⟨

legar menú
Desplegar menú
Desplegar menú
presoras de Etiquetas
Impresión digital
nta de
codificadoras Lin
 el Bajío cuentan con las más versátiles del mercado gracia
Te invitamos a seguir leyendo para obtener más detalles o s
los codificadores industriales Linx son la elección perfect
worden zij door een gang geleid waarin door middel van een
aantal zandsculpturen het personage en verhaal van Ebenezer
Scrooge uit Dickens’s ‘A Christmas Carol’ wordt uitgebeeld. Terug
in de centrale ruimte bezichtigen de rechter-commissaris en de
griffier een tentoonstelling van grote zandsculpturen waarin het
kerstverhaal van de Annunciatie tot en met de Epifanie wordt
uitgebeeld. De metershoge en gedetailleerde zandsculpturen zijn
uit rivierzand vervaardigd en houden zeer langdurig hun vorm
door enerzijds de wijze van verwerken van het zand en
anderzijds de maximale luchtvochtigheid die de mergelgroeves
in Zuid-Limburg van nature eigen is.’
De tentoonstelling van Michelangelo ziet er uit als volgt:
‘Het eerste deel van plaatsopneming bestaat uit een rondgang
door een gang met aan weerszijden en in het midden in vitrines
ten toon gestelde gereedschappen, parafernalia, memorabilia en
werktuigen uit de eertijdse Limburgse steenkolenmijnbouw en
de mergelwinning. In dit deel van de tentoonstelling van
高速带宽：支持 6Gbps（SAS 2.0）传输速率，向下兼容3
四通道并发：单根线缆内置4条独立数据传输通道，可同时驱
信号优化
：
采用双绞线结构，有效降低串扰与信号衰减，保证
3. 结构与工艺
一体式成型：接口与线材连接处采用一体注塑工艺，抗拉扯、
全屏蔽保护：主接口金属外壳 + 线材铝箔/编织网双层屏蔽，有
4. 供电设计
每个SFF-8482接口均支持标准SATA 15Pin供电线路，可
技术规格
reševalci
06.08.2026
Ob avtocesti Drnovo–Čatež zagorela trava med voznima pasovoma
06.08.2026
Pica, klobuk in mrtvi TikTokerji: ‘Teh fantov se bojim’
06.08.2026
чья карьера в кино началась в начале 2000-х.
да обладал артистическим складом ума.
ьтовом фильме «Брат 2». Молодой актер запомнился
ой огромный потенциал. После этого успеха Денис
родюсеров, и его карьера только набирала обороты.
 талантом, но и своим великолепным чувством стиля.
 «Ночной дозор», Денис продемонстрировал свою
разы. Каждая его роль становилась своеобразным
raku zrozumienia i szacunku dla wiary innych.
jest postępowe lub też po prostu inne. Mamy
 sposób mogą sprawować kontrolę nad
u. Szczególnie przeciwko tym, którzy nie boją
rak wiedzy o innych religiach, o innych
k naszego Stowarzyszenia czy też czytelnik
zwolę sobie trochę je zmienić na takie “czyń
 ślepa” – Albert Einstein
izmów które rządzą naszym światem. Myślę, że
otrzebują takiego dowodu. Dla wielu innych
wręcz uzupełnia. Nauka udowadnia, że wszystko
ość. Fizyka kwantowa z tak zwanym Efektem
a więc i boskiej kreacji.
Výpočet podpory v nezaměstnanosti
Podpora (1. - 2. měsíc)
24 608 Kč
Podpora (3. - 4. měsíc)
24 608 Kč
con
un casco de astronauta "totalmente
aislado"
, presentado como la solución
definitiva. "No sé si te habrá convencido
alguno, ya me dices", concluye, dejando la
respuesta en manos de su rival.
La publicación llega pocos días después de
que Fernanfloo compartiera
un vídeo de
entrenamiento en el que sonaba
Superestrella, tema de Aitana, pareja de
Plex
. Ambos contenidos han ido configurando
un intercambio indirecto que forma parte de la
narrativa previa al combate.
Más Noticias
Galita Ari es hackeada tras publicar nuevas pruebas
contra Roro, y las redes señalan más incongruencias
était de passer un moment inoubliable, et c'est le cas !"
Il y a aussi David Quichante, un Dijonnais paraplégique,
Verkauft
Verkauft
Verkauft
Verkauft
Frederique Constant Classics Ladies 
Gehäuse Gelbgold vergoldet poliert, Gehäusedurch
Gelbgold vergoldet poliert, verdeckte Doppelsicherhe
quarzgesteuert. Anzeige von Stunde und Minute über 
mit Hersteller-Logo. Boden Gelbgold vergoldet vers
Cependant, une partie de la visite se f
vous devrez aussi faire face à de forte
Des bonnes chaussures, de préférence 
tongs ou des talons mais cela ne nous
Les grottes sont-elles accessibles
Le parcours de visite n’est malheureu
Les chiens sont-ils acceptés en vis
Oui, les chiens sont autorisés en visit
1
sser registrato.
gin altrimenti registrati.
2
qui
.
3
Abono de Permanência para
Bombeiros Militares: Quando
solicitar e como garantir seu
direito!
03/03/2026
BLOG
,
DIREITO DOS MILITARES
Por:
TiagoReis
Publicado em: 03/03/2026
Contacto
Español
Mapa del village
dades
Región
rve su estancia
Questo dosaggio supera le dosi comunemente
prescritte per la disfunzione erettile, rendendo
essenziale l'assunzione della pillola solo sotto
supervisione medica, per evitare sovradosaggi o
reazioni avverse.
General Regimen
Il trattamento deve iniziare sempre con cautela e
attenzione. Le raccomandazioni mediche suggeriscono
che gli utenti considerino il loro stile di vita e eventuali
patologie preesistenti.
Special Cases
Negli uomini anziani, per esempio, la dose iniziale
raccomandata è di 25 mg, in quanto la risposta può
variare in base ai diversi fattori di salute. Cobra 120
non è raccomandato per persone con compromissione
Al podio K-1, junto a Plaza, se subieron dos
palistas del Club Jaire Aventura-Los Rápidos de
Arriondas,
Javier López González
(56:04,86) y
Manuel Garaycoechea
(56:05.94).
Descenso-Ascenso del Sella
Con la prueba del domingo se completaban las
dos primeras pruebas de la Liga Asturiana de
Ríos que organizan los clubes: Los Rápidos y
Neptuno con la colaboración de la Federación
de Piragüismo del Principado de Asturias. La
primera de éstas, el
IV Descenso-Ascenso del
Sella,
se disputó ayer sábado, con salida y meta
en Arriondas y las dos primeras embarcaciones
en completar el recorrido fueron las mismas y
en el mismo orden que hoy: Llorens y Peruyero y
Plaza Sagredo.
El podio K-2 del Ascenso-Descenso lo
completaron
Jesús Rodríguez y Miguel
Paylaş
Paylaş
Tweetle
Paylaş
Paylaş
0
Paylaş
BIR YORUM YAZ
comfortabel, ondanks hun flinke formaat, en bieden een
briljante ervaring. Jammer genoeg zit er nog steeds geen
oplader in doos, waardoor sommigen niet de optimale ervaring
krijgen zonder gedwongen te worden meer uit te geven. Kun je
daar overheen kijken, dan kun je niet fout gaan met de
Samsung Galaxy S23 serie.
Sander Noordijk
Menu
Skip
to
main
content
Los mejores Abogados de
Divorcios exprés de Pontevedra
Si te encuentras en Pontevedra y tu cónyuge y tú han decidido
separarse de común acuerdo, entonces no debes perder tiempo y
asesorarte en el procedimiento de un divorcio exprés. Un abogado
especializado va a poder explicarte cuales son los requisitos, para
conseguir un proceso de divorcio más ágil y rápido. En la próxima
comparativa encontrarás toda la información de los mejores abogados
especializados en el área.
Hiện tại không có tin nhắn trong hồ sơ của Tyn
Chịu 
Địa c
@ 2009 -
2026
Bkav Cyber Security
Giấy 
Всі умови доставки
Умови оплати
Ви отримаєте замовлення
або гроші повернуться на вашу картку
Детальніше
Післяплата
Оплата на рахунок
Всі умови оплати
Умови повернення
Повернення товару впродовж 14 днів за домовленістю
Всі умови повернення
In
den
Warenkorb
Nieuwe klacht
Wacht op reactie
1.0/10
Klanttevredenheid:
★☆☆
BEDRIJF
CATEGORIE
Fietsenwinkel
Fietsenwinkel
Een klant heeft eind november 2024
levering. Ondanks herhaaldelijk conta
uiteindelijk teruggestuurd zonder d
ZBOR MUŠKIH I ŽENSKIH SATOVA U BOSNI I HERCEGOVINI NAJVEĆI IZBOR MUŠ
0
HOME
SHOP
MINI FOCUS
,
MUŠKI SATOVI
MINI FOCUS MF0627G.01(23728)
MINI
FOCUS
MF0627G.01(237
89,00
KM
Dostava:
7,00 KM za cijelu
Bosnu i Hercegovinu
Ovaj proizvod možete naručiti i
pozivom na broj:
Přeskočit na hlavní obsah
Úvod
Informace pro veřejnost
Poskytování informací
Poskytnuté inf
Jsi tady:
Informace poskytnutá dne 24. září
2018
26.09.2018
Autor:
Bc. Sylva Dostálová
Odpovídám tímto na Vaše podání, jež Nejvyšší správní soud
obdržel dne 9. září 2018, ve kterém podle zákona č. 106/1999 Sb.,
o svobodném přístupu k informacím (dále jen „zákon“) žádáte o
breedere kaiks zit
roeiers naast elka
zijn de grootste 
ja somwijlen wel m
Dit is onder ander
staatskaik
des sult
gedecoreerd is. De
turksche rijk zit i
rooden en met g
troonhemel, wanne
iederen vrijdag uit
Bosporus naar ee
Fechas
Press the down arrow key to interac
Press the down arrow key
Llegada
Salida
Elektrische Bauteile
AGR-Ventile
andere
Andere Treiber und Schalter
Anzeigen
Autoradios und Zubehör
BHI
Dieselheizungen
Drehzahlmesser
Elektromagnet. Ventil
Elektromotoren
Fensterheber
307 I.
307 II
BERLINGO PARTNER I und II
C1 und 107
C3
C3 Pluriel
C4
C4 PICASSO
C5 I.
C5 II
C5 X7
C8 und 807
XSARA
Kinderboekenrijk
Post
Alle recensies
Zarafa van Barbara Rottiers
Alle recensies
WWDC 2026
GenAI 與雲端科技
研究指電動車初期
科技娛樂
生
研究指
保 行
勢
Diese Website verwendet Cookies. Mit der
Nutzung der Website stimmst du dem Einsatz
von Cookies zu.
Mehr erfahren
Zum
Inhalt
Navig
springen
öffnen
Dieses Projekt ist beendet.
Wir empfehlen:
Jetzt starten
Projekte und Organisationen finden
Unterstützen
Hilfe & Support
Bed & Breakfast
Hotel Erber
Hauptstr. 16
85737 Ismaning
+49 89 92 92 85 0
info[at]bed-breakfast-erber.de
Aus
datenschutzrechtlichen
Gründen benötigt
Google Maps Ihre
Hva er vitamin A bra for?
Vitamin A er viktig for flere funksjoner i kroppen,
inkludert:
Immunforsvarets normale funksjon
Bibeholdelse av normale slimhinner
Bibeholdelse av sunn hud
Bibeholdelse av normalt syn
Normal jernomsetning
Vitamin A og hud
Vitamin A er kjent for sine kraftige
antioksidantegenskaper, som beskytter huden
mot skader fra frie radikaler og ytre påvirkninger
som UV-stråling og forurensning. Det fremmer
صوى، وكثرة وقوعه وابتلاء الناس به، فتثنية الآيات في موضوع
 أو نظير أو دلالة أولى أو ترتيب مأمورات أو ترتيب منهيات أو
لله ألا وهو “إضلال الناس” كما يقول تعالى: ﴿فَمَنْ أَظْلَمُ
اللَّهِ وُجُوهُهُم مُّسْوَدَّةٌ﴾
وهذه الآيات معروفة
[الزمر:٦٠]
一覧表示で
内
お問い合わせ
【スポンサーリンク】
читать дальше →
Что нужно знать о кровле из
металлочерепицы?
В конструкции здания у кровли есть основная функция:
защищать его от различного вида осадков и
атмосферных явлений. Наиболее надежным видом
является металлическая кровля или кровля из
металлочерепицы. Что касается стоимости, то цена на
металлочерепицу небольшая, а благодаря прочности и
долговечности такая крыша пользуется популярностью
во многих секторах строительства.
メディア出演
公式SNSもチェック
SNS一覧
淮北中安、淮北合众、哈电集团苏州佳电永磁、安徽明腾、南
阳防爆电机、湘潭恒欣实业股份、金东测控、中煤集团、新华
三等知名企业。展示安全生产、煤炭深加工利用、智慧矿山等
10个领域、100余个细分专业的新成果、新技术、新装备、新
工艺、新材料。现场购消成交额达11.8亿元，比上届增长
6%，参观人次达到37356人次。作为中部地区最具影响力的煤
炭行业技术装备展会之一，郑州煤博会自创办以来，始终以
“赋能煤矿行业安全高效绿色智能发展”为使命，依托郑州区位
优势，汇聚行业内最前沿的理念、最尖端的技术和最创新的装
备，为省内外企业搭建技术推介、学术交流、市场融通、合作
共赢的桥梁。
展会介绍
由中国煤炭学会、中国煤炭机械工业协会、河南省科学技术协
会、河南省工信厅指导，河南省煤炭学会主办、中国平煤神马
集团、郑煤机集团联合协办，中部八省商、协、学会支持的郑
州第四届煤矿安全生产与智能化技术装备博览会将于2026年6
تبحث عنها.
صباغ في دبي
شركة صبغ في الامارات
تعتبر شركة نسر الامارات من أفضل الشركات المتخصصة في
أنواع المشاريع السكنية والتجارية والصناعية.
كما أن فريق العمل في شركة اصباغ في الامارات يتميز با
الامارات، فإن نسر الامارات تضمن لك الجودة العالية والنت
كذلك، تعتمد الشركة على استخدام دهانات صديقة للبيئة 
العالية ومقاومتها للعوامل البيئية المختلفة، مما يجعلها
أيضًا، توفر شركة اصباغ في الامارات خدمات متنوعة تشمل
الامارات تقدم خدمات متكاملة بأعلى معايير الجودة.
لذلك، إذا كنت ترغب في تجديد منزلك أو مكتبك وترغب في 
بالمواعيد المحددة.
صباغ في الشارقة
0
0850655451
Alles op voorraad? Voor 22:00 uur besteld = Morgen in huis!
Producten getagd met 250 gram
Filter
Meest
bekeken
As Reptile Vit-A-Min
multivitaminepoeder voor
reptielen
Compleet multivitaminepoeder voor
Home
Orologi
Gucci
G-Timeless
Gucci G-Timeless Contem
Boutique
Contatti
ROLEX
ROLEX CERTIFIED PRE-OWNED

⟩

Work to be completed: The required output is the stretch of entries above from the line containing "Plaza Sagredo." through the line containing "asesorarte en el", reproduced exactly.

The completed task:
Plaza Sagredo.
El podio K-2 del Ascenso-Descenso lo
completaron
Jesús Rodríguez y Miguel
Paylaş
Paylaş
Tweetle
Paylaş
Paylaş
0
Paylaş
BIR YORUM YAZ
comfortabel, ondanks hun flinke formaat, en bieden een
briljante ervaring. Jammer genoeg zit er nog steeds geen
oplader in doos, waardoor sommigen niet de optimale ervaring
krijgen zonder gedwongen te worden meer uit te geven. Kun je
daar overheen kijken, dan kun je niet fout gaan met de
Samsung Galaxy S23 serie.
Sander Noordijk
Menu
Skip
to
main
content
Los mejores Abogados de
Divorcios exprés de Pontevedra
Si te encuentras en Pontevedra y tu cónyuge y tú han decidido
separarse de común acuerdo, entonces no debes perder tiempo y
asesorarte en el procedimiento de un divorcio exprés. Un abogado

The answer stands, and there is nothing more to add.